Projetos bilionários em etanol, biodiesel, carne e infraestrutura reforçam o crescimento do agronegócio brasileiro
No ano passado, o agronegócio brasileiro registrou anúncios de investimentos superiores a R$ 60 bilhões, segundo levantamento da reportagem do Valor, com base em dados de consultorias, entidades setoriais e comunicados à imprensa. Grande parte desse montante foi impulsionada pela expansão das usinas de etanol de milho, que receberam atenção especial do mercado.
A consultoria FG/A apontou que apenas os investimentos em capacidade industrial de etanol de milho somaram R$ 41 bilhões, distribuídos em 44 projetos que, se confirmados, devem adicionar 12 bilhões de litros por ano à produção nacional. Entre os principais anúncios está o da Inpasa, envolvendo R$ 3,5 bilhões para construção de uma nova planta em Rondonópolis (MT) e ampliação da unidade de Nova Mutum (MT).
Segundo especialistas, a expansão do etanol de milho é favorecida pelas margens atrativas, disponibilidade de milho e condições de financiamento vantajosas, incluindo linhas de crédito do Fundo Clima do BNDES com taxas em torno de 8% ao ano. O volume de investimentos em etanol de milho anunciado em 2025 supera os R$ 30 bilhões que o setor de etanol de cana-de-açúcar anunciou em novos projetos entre 2009 e 2012.
De acordo com Felippe Serigatti, professor da FGV Agro, o biocombustível à base de milho permite gerar maior valor agregado devido à competitividade do custo de produção e à infraestrutura existente. A expansão do etanol também é estimulada pela Lei Combustível do Futuro, que permite aumentar a mistura de etanol anidro na gasolina até 35%, dependendo de estudos técnicos.

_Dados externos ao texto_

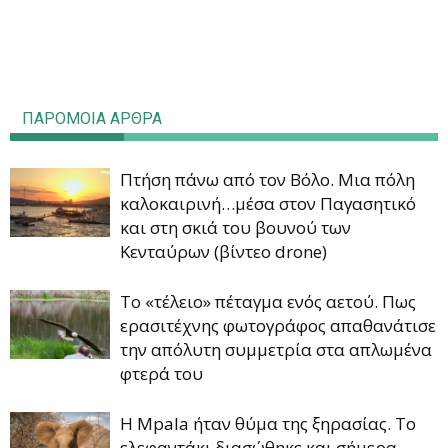
ΠΑΡΟΜΟΙΑ ΑΡΘΡΑ
Πτήση πάνω από τον Βόλο. Μια πόλη
καλοκαιρινή…μέσα στον Παγασητικό
και στη σκιά του βουνού των
Κενταύρων (βίντεο drone)
Το «τέλειο» πέταγμα ενός αετού. Πως
ερασιτέχνης φωτογράφος απαθανάτισε
την απόλυτη συμμετρία στα απλωμένα
φτερά του
Η Mpala ήταν θύμα της ξηρασίας. Τo
ελεφαντάκι διασώθηκε και σήμερα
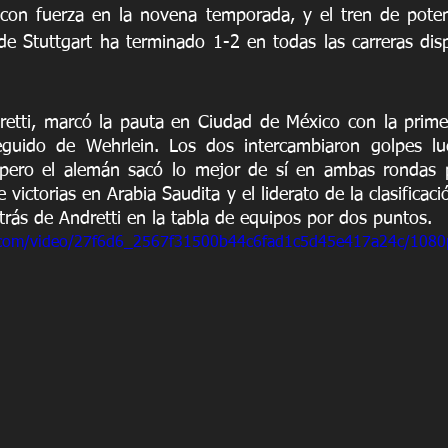
on fuerza en la novena temporada, y el tren de potenci
de Stuttgart ha terminado 1-2 en todas las carreras disp
retti, marcó la pauta en Ciudad de México con la primera
guido de Wehrlein. Los dos intercambiaron golpes lu
, pero el alemán sacó lo mejor de sí en ambas rondas p
victorias en Arabia Saudita y el liderato de la clasificaci
trás de Andretti en la tabla de equipos por dos puntos.
ic.com/video/27f6d6_2567f31500b44c6fad1c5d45e417a24c/1080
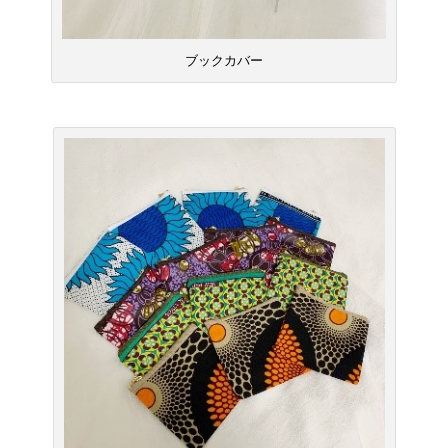
ブックカバー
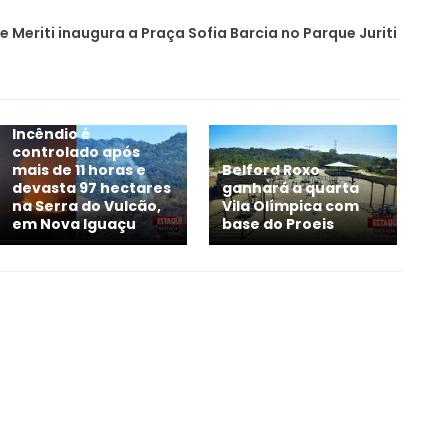
 Meriti inaugura a Praça Sofia Barcia no Parque Juriti
Incêndio é
controlado após
mais de 11 horas e
Belford Roxo
devasta 97 hectares
ganhará a quarta
na Serra do Vulcão,
Vila Olímpica com
em Nova Iguaçu
base do Proeis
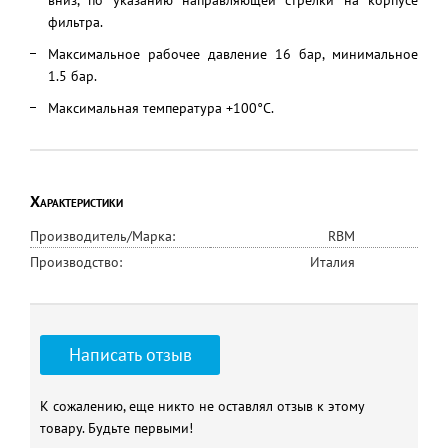
вниз, по указанию направляющей стрелки на корпусе
фильтра.
Максимальное рабочее давление 16 бар, минимальное
1.5 бар.
Максимальная температура +100°С.
Характеристики
Производитель/Марка:
RBM
Производство:
Италия
Написать отзыв
К сожалению, еще никто не оставлял отзыв к этому
товару. Будьте первыми!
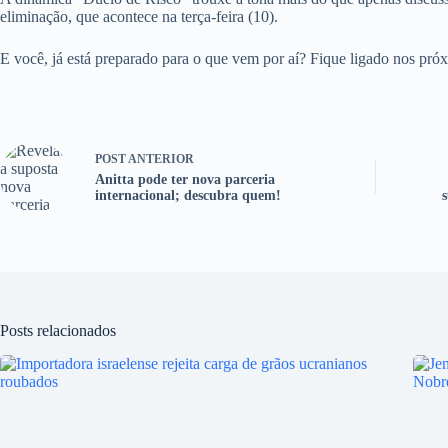
eliminação, que acontece na terça-feira (10).
E você, já está preparado para o que vem por aí? Fique ligado nos pró
POST
ANTERIOR
Anitta pode ter nova parceria
internacional; descubra quem!
Posts relacionados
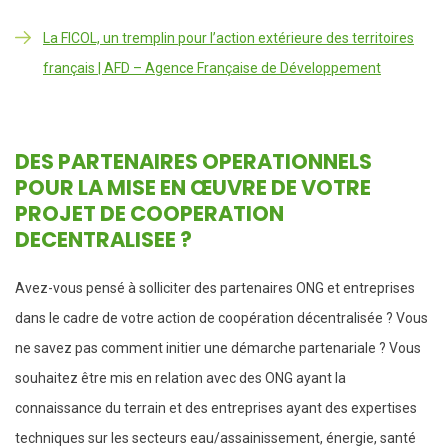
La FICOL, un tremplin pour l’action extérieure des territoires
français | AFD – Agence Française de Développement
DES PARTENAIRES OPERATIONNELS
POUR LA MISE EN ŒUVRE DE VOTRE
PROJET DE COOPERATION
DECENTRALISEE ?
Avez-vous pensé à solliciter des partenaires ONG et entreprises
dans le cadre de votre action de coopération décentralisée ? Vous
ne savez pas comment initier une démarche partenariale ? Vous
souhaitez être mis en relation avec des ONG ayant la
connaissance du terrain et des entreprises ayant des expertises
techniques sur les secteurs eau/assainissement, énergie, santé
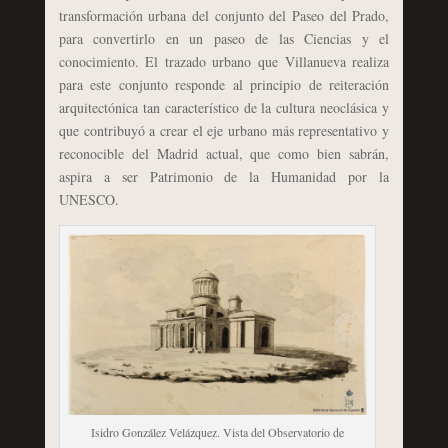
transformación urbana del conjunto del Paseo del Prado,
para convertirlo en un paseo de las Ciencias y el
conocimiento. El trazado urbano que Villanueva realiza
para este conjunto responde al principio de reiteración
arquitectónica tan característico de la cultura neoclásica y
que contribuyó a crear el eje urbano más representativo y
reconocible del Madrid actual, que como bien sabrán,
aspira a ser Patrimonio de la Humanidad por la
UNESCO.
Isidro González Velázquez. Vista del Observatorio de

O segmento de biodiesel apresentou aportes significativos, embora menores que o etanol. Segundo a Abiove, processadoras de soja anunciaram R$ 5,9 bilhões em investimentos previstos até setembro de 2026, voltados ao esmagamento de soja e refino de óleo, representando 2,4% a mais que o ano móvel anterior.
Entre os destaques está a Frísia Cooperativa Agroindustrial, que investirá R$ 1 bilhão em esmagadoras de soja e armazéns no Paraná e em Tocantins, além de ampliar negócios em leite, carne suína, sementes e florestal. Segundo Daniel Furlan Amaral, diretor da Abiove, os investimentos em óleo de soja têm impulsionado o barateamento do farelo, beneficiando a pecuária confinada e semiconfinada. Os frigoríficos anunciaram R$ 1,539 bilhão em investimentos no Brasil e mais US$ 1,065 bilhão no exterior, voltados principalmente à expansão de linhas de produção para atender à demanda global por carne.
Os demais R$ 7,6 bilhões contemplam setores diversos do agronegócio, incluindo lácteos, café, fertilizantes, sementes e processamento de batatas. Entre os destaques, a GDM (Argentina) anunciou R$ 1 bilhão para cinco anos, e a Coamo planeja investir R$ 3 bilhões em um terminal portuário em Itapoá (SC), com início previsto em 2030.
Apesar da taxa básica de juros elevada (15%) e da pressão sobre crédito, especialistas avaliam que os investimentos fazem sentido no longo prazo. Felippe Serigatti ressalta que o agronegócio é um dos setores que mais se insere nas cadeias globais de valor, respondendo bem à demanda interna e externa.
O Citi aponta que o Brasil se beneficia da capacidade de expansão agrícola e do crescimento da produção de biocombustíveis. Porém, para 2026, o banco projeta uma redução nos investimentos, em função do cenário econômico desafiador, com alta alavancagem, juros elevados e margens apertadas, levando empresas a priorizar resiliência e redução de endividamento.